I bought it from the Local Co-op headquartered in Sulphur Springs, Tx. (NE Tx. dairy country). Was treated seed and it was $35 something for 50# bags. Seeding rate is said to be 25 min per acre.

I can adjust my drill to accommodate it and I just bought a roller to pack the soil behind the drill....instructions say plant 1/4-1/2" with soil compaction. Built an adapter bracket/tongue so that I can pull it behind the drill and make it a one pass operation. I am excited that maybe I have found something that will fill my needs without having to put up with the usual Sudan x Sorghum that is common.

Seed supplier recommends crimping for fast dry. With stems as thin as these, unless you are in a northern climate, I'm not going to sweat crimping and disc cutters used with Bermuda are more plentiful around here and should make finding a custom baler easier.

Since OFAlmanac says that April and May will be our wet months till fall, I think I will go for a one shot crop and then if anything is left, turn the cows in on it.

Mark


----------



## blueriver (Oct 19, 2009)

I am chewing on this ... I'm thinking 20 acres. My biggest concern is no crimper/conditioner and I am wondering about the drying time.

The stalks look like they get fairly good sized.


----------



## Texasmark (Dec 20, 2011)

blueriver said:


> I am chewing on this ... I'm thinking 20 acres. My biggest concern is no crimper/conditioner and I am wondering about the drying time.
> 
> The stalks look like they get fairly good sized.


Can't say till I see it. I realize that if you fracture a stem into half dozen sections it has that many more moisture exit places which obviously would improve drying. Don't know the drying cycle with no crimping.

I don't know how wet the stems will be, like if you took a plant that was just clipped, and run your thumb nail/index finger down it would you push out water and if so, how much? I know people harvested Johnsson grass for many years before the advent of sudan with nothing but a sickle mower and rake. From the pictures I have seen of this grass the stems seem to be smaller than JG.

Course, if it is as leafy as it appears to be, then even if the stems contain some moisture at bailing, the total moisture level may be tolerable.

I'll know more after I harvest a crop and will publish the results....course that doesn't help you for this years planting/harvesting.

HTH,

Mark


----------



## RCF (Sep 14, 2009)

If you are cutting this stuff for dry hay then yes you will need some sort of crimper or conditioner. You might get by with just a regular mower if you cut this stuff real short but, you are going to want a mower/conditioner to be able to put this stuff up right.


----------



## blueriver (Oct 19, 2009)

From my research this can be a very productive grass for grazing and forage. I could do 100 acres BUT I'm thinking 20 to see how it does.
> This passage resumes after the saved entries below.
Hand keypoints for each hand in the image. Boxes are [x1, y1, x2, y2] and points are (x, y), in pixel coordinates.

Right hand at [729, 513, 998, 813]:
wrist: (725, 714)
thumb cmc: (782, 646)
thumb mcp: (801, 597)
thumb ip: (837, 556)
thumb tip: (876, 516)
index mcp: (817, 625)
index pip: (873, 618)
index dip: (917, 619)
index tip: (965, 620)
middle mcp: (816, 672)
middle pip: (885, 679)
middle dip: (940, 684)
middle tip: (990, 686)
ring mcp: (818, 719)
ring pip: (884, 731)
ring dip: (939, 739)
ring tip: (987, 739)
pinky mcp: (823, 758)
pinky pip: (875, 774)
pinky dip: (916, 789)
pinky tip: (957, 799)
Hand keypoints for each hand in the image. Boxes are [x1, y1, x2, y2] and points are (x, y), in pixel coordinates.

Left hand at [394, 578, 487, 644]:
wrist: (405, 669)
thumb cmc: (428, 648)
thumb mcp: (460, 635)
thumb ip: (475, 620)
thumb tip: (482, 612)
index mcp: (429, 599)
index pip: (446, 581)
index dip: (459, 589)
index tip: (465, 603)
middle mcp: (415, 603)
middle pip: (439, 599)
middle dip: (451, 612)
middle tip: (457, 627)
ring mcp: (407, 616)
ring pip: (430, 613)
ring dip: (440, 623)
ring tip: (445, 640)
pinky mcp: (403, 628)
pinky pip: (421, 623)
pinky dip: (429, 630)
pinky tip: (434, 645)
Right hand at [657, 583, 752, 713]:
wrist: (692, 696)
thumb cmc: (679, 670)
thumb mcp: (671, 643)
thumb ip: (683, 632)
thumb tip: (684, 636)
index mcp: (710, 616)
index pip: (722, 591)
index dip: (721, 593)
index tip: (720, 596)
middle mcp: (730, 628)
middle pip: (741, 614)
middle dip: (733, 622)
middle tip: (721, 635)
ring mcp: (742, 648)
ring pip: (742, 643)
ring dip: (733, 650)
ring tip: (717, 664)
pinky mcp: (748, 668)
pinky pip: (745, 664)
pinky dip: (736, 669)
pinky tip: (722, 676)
Hay you run soil test to see what your fertilize needs will be?


----------



## blueriver (Oct 19, 2009)

RCF said:


> If you are cutting this stuff for dry hay then yes you will need some sort of crimper or conditioner. You might get by with just a regular mower if you cut this stuff real short but, you are going to want a mower/conditioner to be able to put this stuff up right.


When you say "if you cut this stuff short" are you speaking from experience? I'm reading cut it and leave the stubble at 8" ... I have wondered how it would react at 4" of stubble.


----------



## RCF (Sep 14, 2009)

We have some experience cutting, chopping, and baling this stuff, and I should have been clearer but I was talking about the crop height. Say cut it at around 3.5 or 4 ft. don't let it get to much taller than that if you plan on not using a mower/conditioner also it would be easier to rake later. We cut this stuff or crops like it at around 3 inches or so. Also if its a decent year you should get two cuttings of this and still have some to graze on later in the year.


----------



## blueriver (Oct 19, 2009)

RCF said:


> We have some experience cutting, chopping, and baling this stuff, and I should have been clearer but I was talking about the crop height. Say cut it at around 3.5 or 4 ft. don't let it get to much taller than that if you plan on not using a mower/conditioner also it would be easier to rake later. We cut this stuff or crops like it at around 3 inches or so. Also if its a decent year you should get two cuttings of this and still have some to graze on later in the year.


Got it ... thanks. I don't have a mower conditioner ... I have a disc mower therefore if I proceed I guess a used pull type crimper/conditioner/crusher.


----------